(HealthDay News) — For patients undergoing postmastectomy breast reconstruction (PMBR), extended antibiotic prophylaxis (EAP) does not prevent infection, admission, reoperation, or explantation rates, according to a study published in the May issue of Plastic and Reconstructive Surgery.

Mark Sisco, M.D., from NorthShore University HealthSystem in Evanston, Illinois, and colleagues conducted a retrospective study of 1,077 women who underwent immediate prosthetic PMBR from January 2008 to May 2020 to compare 90-day outcomes between EAP-positive and EAP-negative approaches. All patients received intravenous antibiotics preoperatively and up to 24 hours after surgery; before October 2016, patients also received oral antibiotics until drain removal (EAP). The EAP-positive and EAP-negative groups included 1,004 and 683 breasts, respectively.

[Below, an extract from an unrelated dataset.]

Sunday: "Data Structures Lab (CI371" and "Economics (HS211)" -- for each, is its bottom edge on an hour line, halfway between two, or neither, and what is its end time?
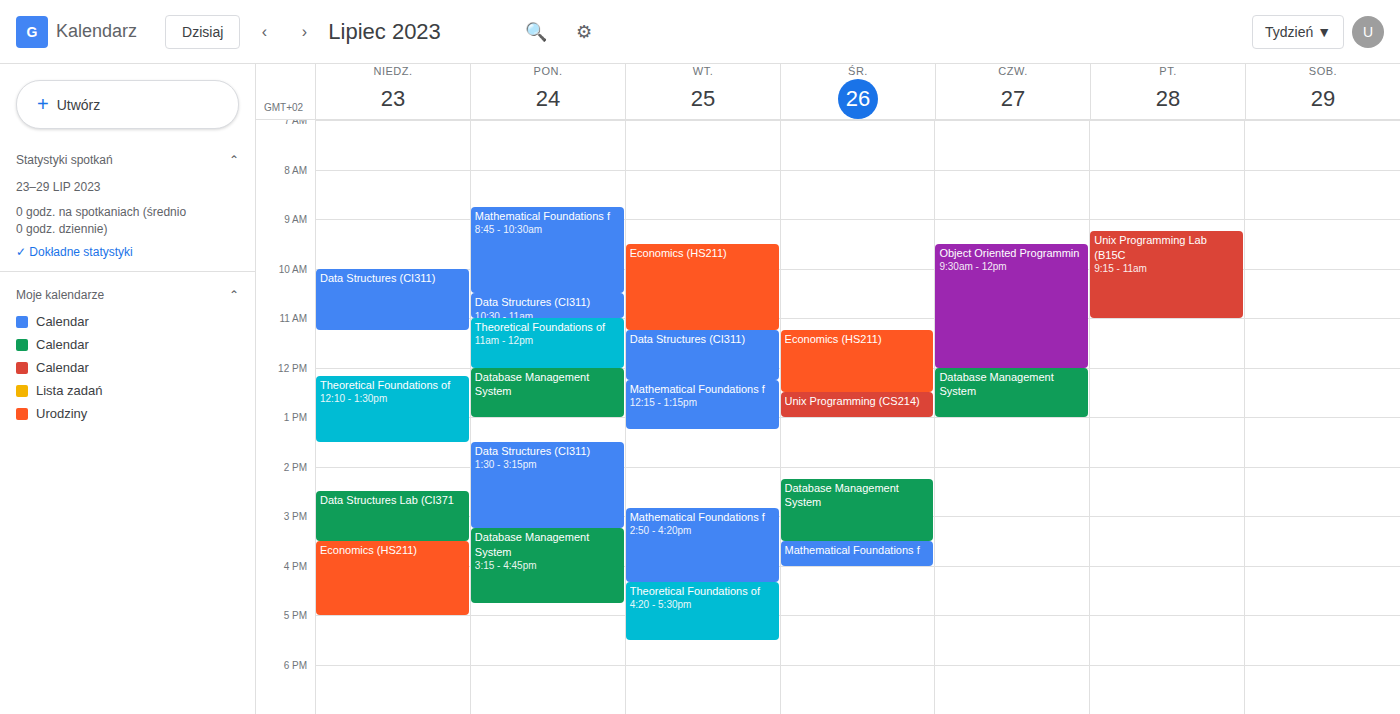
"Data Structures Lab (CI371": 3:30 PM, halfway between the 3 PM and 4 PM lines. "Economics (HS211)": 5:00 PM, exactly on the 5 PM line.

The researchers observed no differences between the EAP-positive and EAP-negative groups in terms of surgical site infection (odds ration [OR], 0.83; 95 percent confidence interval [CI], 0.56 to 1.25; P = 0.38), admission (OR, 0.78; 95 percent CI, 0.41 to 1.48; P = 0.44), reoperation (OR, 1.01; 95 percent CI, 0.68 to 1.48; P = 0.97), or explantation rates (OR, 1.06; 95 percent CI, 0.66 to 1.71; P = 0.81). The likelihood of developing gram-negative infections was increased in the EAP-positive group. Thirteen (2.0 percent) and four (0.6 percent) EAP-positive women, respectively, developed allergic reactions and Clostridium difficile colitis attributable to the EAP.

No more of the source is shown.